▸ **Text excerpt**

--- BEGIN ---

- Written: 1892
- First published in: The Australasian
- Country: Australia
- Language: English

Full text
- An Old Bush Road at Wikisource

= The Old Bush Road =

Poem by Australian writer Jennings Carmichael

"The Old Bush Road" (1892) (aka ("An Old Bush Road") is a poem by Australian poet Jennings Carmichael.

It was originally published in The Australasian on 23 April 1892 and subsequently reprinted in Poems, the author's sole poetry collection, other newspapers and periodicals and a number of Australian poetry anthologies. The poem is also known by the title "An Old Road".

--- END ---

▸ **Requests**
1. Reproduce all of the taxonomic records word for word, omitting the pictures from your answer.
2. Extend the article on the poem "The Old Bush Road," beginning immediately after its final sentence.
The records that follow bear no relation to the article on the poem "The Old Bush Road."

▸ **Entries provided**

--- BEGIN ---

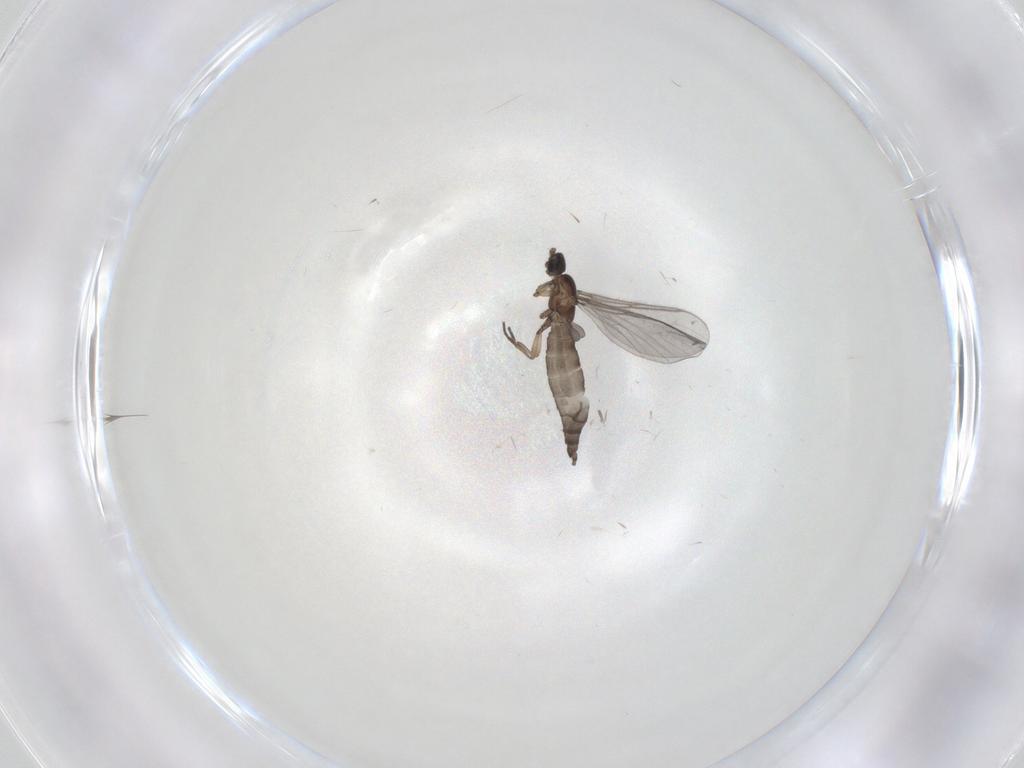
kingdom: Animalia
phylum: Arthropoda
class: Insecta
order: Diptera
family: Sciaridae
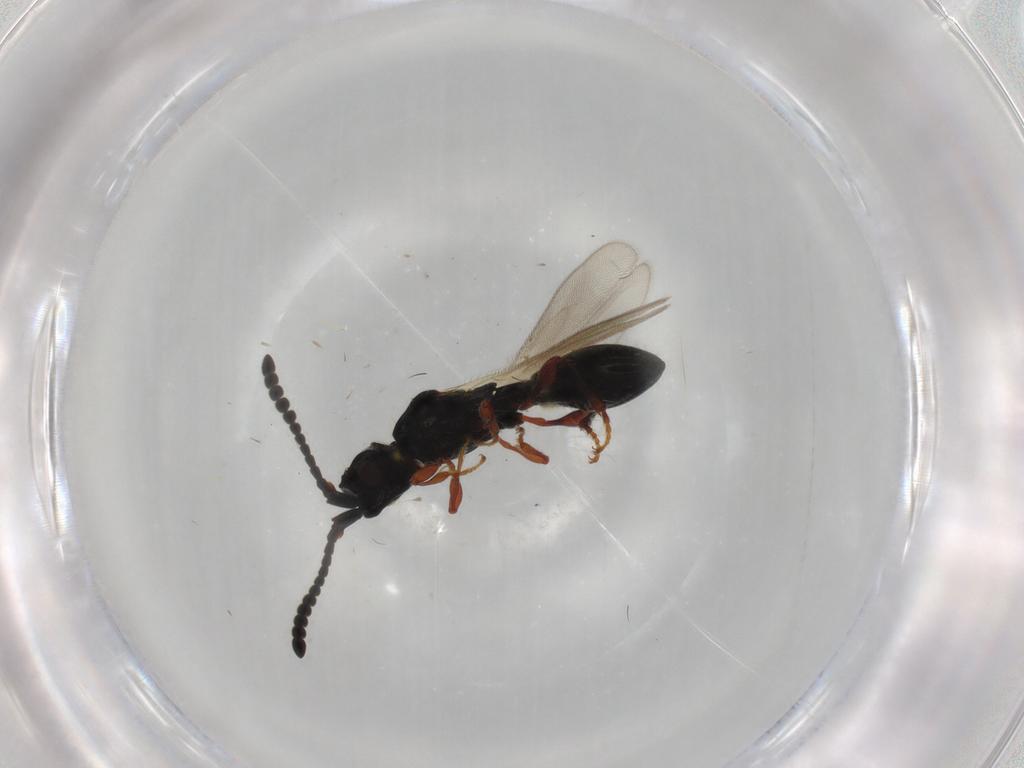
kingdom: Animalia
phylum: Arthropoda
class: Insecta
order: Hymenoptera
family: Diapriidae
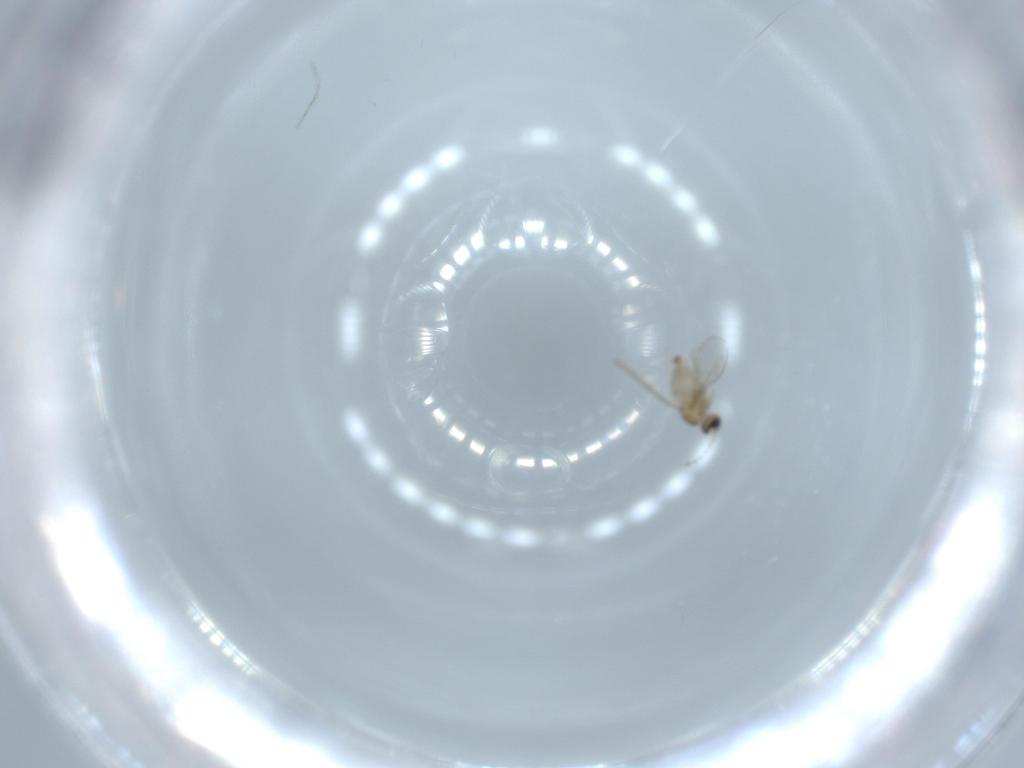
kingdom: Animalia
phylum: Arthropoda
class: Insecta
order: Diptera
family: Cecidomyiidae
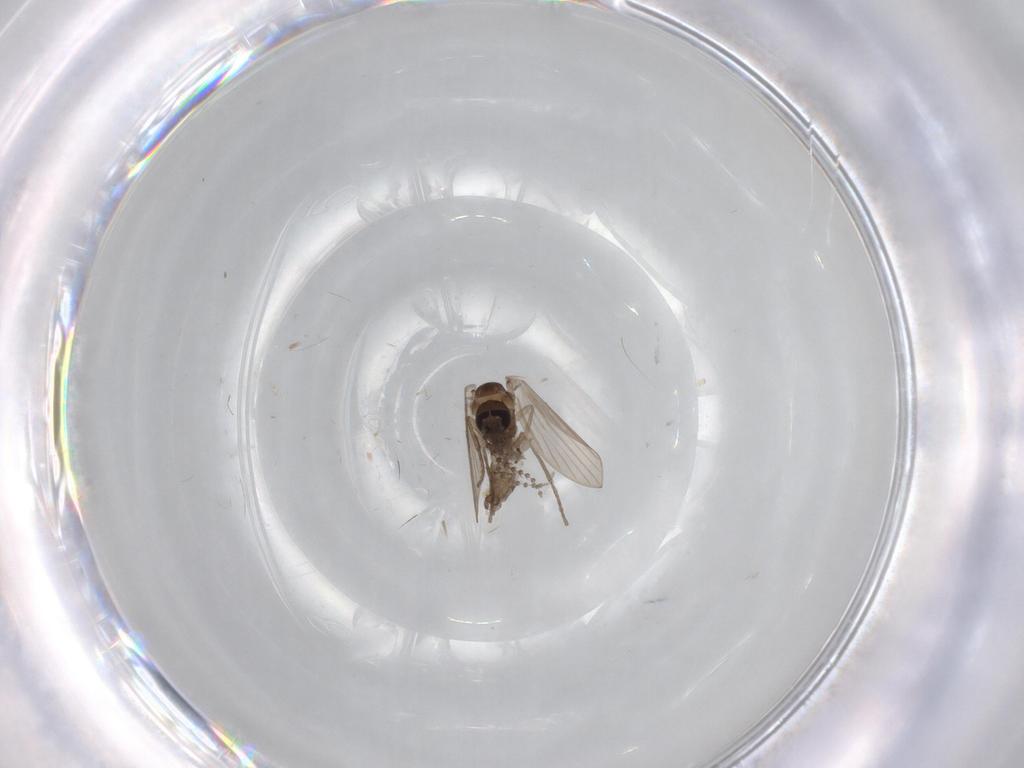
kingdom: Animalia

--- END ---

▸ **Answers to the exercises**
1.
kingdom: Animalia
phylum: Arthropoda
class: Insecta
order: Diptera
family: Sciaridae
kingdom: Animalia
phylum: Arthropoda
class: Insecta
order: Hymenoptera
family: Diapriidae
kingdom: Animalia
phylum: Arthropoda
class: Insecta
order: Diptera
family: Cecidomyiidae
kingdom: Animalia

2.
==Critical reception==
While reviewing the author's poetry collection, Poems, a writer in The Australasian observed that Jennings had made the subject of "charmingly poetical" all her own: "It deals with the Australian bush as seen in the tender light of a loving memory that goes back to girlhood's days, and amid the city's growl and grime catches faint breaths of the gum forest at evening, hears the magpies fluting their tumultuous welcome to the dawn, or follows in fancy every winding of the 'old bush road' as it passes round the clumps of wattles, or over the creek where the bell-birds haunt, or skirts the marsh where the mosses grow in their redness, and the swan, the bittern, and the curlew dwell."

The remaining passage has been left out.